Re: NOT IN subquery optimization

From: David Rowley <david(dot)rowley(at)2ndquadrant(dot)com>
To: Tom Lane <tgl(at)sss(dot)pgh(dot)pa(dot)us>
Cc: "Li, Zheng" <zhelli(at)amazon(dot)com>, Andres Freund <andres(at)anarazel(dot)de>, PostgreSQL Hackers <pgsql-hackers(at)lists(dot)postgresql(dot)org>, Richard Guo <riguo(at)pivotal(dot)io>, "Finnerty, Jim" <jfinnert(at)amazon(dot)com>
Subject: Re: NOT IN subquery optimization
Date: 2019-03-03 03:53:31
Message-ID: CAKJS1f9GndGjLQE5yqkwXXxHBei2=uFQnHa40q5iQA=pC9U4bA@mail.gmail.com
Views: Raw Message | Whole Thread | Download mbox | Resend email
Thread:
Lists: pgsql-hackers

On Sun, 3 Mar 2019 at 05:25, Tom Lane <tgl(at)sss(dot)pgh(dot)pa(dot)us> wrote:
> Hmm ... thinking about the strictness angle some more: what we really
> need to optimize NOT IN, IIUC, is an assumption that the join operator
> will never return NULL. While not having NULL inputs is certainly a
> *necessary* condition for that (assuming a strict operator) it's not a
> *sufficient* condition. Any Postgres function/operator is capable
> of returning NULL whenever it feels like it. So checking strictness
> does not lead to a mathematically correct optimization.

That's something I didn't think of.

> My initial thought about plugging that admittedly-academic point is
> to insist that the join operator be both strict and a member of a
> btree opclass (hash might be OK too; less sure about other index types).
> The system already contains assumptions that btree comparators never
> return NULL. I doubt that this costs us any real-world applicability,
> because if the join operator can neither merge nor hash, we're screwed
> anyway for finding a join plan that's better than nested-loop.

Why strict? If both inputs are non-NULL, then what additional
guarantees does strict give us?

I implemented a btree opfamily check in my version of the patch.

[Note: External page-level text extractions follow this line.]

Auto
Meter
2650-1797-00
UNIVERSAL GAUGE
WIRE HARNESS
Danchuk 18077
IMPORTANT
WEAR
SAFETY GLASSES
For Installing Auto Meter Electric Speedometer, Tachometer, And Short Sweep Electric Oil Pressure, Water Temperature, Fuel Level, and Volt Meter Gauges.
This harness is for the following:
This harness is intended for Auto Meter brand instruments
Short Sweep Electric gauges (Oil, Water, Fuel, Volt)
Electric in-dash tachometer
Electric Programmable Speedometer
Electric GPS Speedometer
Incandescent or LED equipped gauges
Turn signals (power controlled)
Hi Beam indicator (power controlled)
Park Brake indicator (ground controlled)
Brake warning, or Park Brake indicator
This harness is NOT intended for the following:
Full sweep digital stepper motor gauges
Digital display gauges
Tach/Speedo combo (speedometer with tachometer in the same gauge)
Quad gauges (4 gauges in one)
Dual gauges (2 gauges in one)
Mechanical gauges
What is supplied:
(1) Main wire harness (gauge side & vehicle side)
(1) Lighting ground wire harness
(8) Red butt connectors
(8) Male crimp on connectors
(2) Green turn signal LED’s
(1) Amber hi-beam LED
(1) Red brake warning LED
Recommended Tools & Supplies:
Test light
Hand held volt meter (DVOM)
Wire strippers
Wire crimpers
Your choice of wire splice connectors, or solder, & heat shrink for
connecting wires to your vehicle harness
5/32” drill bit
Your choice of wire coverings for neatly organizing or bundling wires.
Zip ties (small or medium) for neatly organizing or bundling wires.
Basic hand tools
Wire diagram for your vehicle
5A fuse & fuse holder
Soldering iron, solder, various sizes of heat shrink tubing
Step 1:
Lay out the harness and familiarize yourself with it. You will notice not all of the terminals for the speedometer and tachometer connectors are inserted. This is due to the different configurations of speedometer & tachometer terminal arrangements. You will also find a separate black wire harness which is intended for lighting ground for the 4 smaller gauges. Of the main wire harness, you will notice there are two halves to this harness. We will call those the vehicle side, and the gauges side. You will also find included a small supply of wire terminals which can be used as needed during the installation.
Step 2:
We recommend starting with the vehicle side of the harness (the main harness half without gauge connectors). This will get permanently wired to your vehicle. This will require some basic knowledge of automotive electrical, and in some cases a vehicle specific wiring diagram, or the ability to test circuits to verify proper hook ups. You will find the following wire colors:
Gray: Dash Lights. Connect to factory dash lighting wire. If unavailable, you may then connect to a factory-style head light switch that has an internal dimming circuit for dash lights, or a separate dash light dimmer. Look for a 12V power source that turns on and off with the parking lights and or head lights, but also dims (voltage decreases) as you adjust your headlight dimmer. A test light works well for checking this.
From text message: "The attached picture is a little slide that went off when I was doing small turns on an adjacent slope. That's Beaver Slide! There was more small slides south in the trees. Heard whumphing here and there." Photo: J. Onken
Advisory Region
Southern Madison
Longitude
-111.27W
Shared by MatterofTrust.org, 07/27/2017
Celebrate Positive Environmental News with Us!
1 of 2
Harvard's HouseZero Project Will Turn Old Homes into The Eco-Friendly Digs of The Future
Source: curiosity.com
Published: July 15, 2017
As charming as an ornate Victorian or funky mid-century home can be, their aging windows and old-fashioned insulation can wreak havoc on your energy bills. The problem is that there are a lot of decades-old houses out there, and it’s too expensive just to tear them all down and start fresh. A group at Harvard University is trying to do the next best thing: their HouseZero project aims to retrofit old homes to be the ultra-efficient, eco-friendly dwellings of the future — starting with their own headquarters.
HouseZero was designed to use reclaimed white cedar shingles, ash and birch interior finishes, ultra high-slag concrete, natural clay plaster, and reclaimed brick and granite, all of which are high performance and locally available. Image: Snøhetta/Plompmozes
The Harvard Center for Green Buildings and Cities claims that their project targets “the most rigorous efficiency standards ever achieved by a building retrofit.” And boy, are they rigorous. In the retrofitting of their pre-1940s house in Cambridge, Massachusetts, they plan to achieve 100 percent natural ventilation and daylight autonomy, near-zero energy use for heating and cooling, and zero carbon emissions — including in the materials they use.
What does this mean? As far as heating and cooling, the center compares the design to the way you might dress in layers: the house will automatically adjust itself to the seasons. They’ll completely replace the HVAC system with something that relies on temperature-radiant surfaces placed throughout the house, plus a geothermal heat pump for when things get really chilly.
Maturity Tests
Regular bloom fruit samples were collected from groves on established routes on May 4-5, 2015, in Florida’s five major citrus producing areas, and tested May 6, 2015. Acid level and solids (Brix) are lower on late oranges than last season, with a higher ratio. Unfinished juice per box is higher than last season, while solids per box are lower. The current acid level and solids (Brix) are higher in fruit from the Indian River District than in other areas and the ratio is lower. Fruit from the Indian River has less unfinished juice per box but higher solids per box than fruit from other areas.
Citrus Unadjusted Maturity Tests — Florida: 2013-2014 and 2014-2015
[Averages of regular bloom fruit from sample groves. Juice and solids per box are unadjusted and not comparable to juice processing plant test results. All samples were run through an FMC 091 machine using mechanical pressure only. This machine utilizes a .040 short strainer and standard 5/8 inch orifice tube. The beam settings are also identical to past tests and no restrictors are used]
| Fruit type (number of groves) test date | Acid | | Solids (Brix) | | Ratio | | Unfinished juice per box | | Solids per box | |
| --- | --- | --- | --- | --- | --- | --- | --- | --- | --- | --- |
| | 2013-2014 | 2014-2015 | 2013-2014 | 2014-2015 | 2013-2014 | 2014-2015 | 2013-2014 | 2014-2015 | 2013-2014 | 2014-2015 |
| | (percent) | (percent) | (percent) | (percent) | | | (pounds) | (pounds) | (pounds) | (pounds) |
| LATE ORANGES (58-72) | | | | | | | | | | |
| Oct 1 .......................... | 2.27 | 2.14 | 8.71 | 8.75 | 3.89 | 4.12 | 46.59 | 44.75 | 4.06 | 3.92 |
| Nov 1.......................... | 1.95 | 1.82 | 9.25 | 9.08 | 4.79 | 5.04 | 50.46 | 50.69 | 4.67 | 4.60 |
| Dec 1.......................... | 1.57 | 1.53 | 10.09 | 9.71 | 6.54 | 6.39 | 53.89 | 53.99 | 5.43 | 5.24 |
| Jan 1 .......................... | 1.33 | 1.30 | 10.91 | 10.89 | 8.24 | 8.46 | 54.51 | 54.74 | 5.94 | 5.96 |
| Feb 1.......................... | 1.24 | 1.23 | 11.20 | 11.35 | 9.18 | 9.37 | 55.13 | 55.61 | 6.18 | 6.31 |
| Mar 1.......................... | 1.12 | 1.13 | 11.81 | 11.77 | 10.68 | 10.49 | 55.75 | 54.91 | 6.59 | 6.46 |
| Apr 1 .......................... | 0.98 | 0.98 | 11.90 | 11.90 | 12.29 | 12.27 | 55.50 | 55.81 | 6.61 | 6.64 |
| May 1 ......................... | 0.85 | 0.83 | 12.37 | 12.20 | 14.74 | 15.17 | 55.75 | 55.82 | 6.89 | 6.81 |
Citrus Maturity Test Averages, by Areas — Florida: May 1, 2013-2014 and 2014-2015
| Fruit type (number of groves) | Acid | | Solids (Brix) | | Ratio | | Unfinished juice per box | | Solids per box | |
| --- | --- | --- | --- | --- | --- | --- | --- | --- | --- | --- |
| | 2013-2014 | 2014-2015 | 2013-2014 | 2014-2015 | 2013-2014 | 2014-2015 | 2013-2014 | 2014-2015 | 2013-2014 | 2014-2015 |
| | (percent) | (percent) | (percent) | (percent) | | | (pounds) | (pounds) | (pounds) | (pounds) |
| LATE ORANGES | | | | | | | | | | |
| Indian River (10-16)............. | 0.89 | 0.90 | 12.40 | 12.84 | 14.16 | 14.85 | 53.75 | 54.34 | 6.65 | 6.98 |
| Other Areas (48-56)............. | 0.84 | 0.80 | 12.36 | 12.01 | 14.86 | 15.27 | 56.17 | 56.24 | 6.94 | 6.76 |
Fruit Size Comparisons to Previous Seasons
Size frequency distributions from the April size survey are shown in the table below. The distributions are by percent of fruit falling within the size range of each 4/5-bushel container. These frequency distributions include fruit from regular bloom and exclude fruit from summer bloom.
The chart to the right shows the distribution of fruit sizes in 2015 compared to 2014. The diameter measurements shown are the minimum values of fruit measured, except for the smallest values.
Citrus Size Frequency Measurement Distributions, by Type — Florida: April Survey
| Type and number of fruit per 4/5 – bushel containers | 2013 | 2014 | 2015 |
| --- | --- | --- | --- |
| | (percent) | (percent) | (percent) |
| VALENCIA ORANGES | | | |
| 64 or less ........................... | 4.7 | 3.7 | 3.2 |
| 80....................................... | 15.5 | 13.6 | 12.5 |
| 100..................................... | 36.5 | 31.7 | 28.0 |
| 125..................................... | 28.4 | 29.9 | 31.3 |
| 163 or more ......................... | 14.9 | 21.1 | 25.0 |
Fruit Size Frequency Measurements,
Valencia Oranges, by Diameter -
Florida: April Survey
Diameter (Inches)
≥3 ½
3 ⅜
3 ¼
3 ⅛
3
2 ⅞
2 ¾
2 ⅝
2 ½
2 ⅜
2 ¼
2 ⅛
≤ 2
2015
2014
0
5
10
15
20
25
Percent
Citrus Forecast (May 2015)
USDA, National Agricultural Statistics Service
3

Not
so sure about hash, can you point me in the direction of a mention of
how this is guarantees for btree?

The attached v1.2 does this adds a regression test using the LINE
type. This has an operator named '=', but no btree opfamily. A few
other types are in this boat too, per:

select typname from pg_type t where not exists(select 1 from pg_amop
where amoplefttype = t.oid and amopmethod=403) and exists (select 1
from pg_operator where oprleft = t.oid and oprname = '=');

The list of builtin types that have a hash opfamily but no btree
opfamily that support NOT IN are not very exciting, so doing the same
for hash might not be worth the extra code.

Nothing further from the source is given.